The Archbishop stresses he is a churchman and not a politician, and he does not want to personally criticise Government ministers doing their best in current circumstances.
He also says it is significant that Marcus Rashford, the Manchester United and England footballer, has been so more effective with his child food poverty campaign than other public figures.
“I don’t want to knock our politicians but I think the reason Marcus Rashford has been listened to is because what he is saying resonates with the ordinary decency of most people who, I think if you sat down with them,would say ‘Of course we understand it has to be paid for and of course we get all that’,” he went on.
“Actually there are some things that are so basic – I remember a previous Prime Minister saying there isn’t a magic money tree and we all agreed. When necessary it is amazing what you can do.
“Now the huge national debt that we have as a result of Covid will have to be paid for, and that is going to be a burden for the rest of our lifetimes and for our children’s lifetimes, but I think most of us do think it was the right thing to do.

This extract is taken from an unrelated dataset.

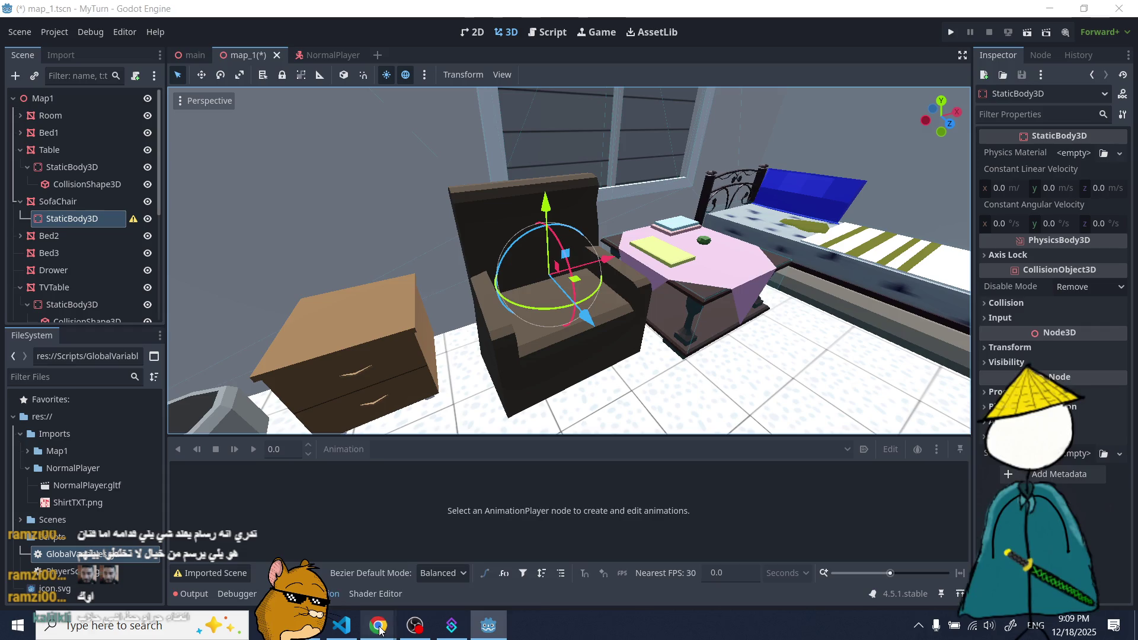
{"action": "mouse_move", "coordinate": [379, 630]}
{"action": "left_click", "coordinate": [308, 551]}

“In a civilised nation, where you want there to be basic things in place for people like health care, housing, education, basic things for people, I think we should all accept that they have to be paid for and they’re paid for by taxation and that is a shared cost.
“Of course none of us want to pay higher taxes if we don’t have to, but I fear in not presenting a big vision, the danger is we start thinking taxation is a bad thing. It’s not a bad thing, it’s a good thing, and we must hold the politicians to account on what they do with it.”